_PROBLEM TO SOLVE_. What follows is a set of records, each of which is to be written out exactly.

========================================================================

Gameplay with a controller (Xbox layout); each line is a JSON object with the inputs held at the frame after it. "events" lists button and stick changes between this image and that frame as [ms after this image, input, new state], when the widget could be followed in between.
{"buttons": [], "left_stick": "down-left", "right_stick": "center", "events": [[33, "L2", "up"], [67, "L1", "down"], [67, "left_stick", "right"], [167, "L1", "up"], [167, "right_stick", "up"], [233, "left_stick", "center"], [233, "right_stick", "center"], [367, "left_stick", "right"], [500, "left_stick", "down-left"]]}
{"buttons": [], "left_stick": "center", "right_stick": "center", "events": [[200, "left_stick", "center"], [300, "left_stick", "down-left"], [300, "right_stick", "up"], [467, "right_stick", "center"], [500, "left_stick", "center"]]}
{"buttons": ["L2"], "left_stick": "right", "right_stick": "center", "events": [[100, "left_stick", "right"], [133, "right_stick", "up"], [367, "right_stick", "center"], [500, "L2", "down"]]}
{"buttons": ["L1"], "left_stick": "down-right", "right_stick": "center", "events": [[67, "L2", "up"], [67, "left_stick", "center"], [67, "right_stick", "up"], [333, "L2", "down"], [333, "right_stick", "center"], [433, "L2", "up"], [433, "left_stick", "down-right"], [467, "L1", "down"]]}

========================================================================

_RESPONSE TO THIS EXERCISE_.
Gameplay with a controller (Xbox layout); each line is a JSON object with the inputs held at the frame after it. "events" lists button and stick changes between this image and that frame as [ms after this image, input, new state], when the widget could be followed in between.
{"buttons": [], "left_stick": "down-left", "right_stick": "center", "events": [[33, "L2", "up"], [67, "L1", "down"], [67, "left_stick", "right"], [167, "L1", "up"], [167, "right_stick", "up"], [233, "left_stick", "center"], [233, "right_stick", "center"], [367, "left_stick", "right"], [500, "left_stick", "down-left"]]}
{"buttons": [], "left_stick": "center", "right_stick": "center", "events": [[200, "left_stick", "center"], [300, "left_stick", "down-left"], [300, "right_stick", "up"], [467, "right_stick", "center"], [500, "left_stick", "center"]]}
{"buttons": ["L2"], "left_stick": "right", "right_stick": "center", "events": [[100, "left_stick", "right"], [133, "right_stick", "up"], [367, "right_stick", "center"], [500, "L2", "down"]]}
{"buttons": ["L1"], "left_stick": "down-right", "right_stick": "center", "events": [[67, "L2", "up"], [67, "left_stick", "center"], [67, "right_stick", "up"], [333, "L2", "down"], [333, "right_stick", "center"], [433, "L2", "up"], [433, "left_stick", "down-right"], [467, "L1", "down"]]}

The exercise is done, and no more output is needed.